Entertainment
MSNBC’s New Name, Branding Revealed Amid Breakup With Comcast
Leftist news network MSNBC is planning to undergo a name change later this year, along with tossing out the famous peacock logo from its branding, as a result of public changes being made by Versant to separate from NBC Universal.
MSNBC will then be known as My Source News Opinion World — MS Now for short — as announced by Versant Chief Executive Officer Mark Lazarus in an internal memo sent to all company employees.
Lazarus spoke with a group of staffers at the network in January, stating the company wouldn’t be changing its name. However, during the last several months of transition planning, leaders with NBCUniversal said that MSNBC needed a new name to “accelerate the distinction between the MSNBC and NBC News organizations,” the memo read.
Rebecca Kutler, president of MSNBC, gave her own two cents about the changes in a memo to employees, stating the company’s primary focus will remain the same.
“While our name will be changing, who we are and what we do will not. Our commitment to our work and our audiences will not waiver from what the brand promise has been for three decades,” she wrote in the note.
“MSNBC has been undergoing aggressive hiring for about 100 new positions to stand up its own newsroom independent from NBC News. The network has already hired about 40 journalists from CNN, Bloomberg, Politico and other news organizations to establish its first-ever Washington, D.C., bureau,” CNBC reported.
“During this time of transition, NBCUniversal decided that our brand requires a new, separate identity,” Kutler said. “This decision now allows us to set our own course and assert our independence as we continue to build our own modern newsgathering operation.”

The news left many viewers wondering why MSNBC has to change its name and CNBC does not, despite both being part of the same company. The report stated that MSNBC and NBC News would have duplicate coverage with politics; however, CNBC’s organization is already far enough removed that executives believed a name change was unnecessary.

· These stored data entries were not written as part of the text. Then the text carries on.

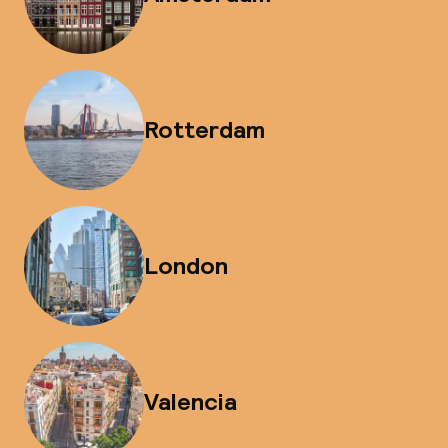
Rotterdam
London
Valencia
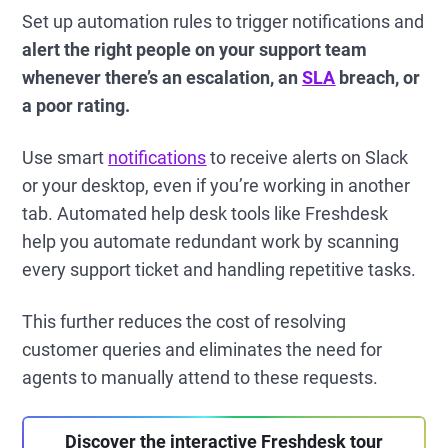
Set up automation rules to trigger notifications and
alert the right people on your support team
whenever there’s an escalation, an
SLA
breach, or
a poor rating.
Use smart
notifications
to receive alerts on Slack
or your desktop, even if you’re working in another
tab. Automated help desk tools like Freshdesk
help you automate redundant work by scanning
every support ticket and handling repetitive tasks.
This further reduces the cost of resolving
customer queries and eliminates the need for
agents to manually attend to these requests.
Discover the interactive Freshdesk tour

Another reason CNBC gets to skip a name change is that the network acronym was never related to the National Broadcasting Company, but stands for “Consumer News and Business Channel.” While not being given a new name, CNBC will be getting a new logo sans peacock.
For those interested in sports coverage, content on both USA Network and the Golf Channel will now be branded together as USA Sports. Along with them, GolfNow and SportsEngine will receive new logos as well.
Kutler also revealed in her memo on Monday that MSNBC will also be launching a marketing campaign along with the new name, which she says is “unlike anything we have done in recent memory.”
Shockingly, MSNBC is the second-most-watched cable news network on the air with an average of 1.2 million primetime viewers.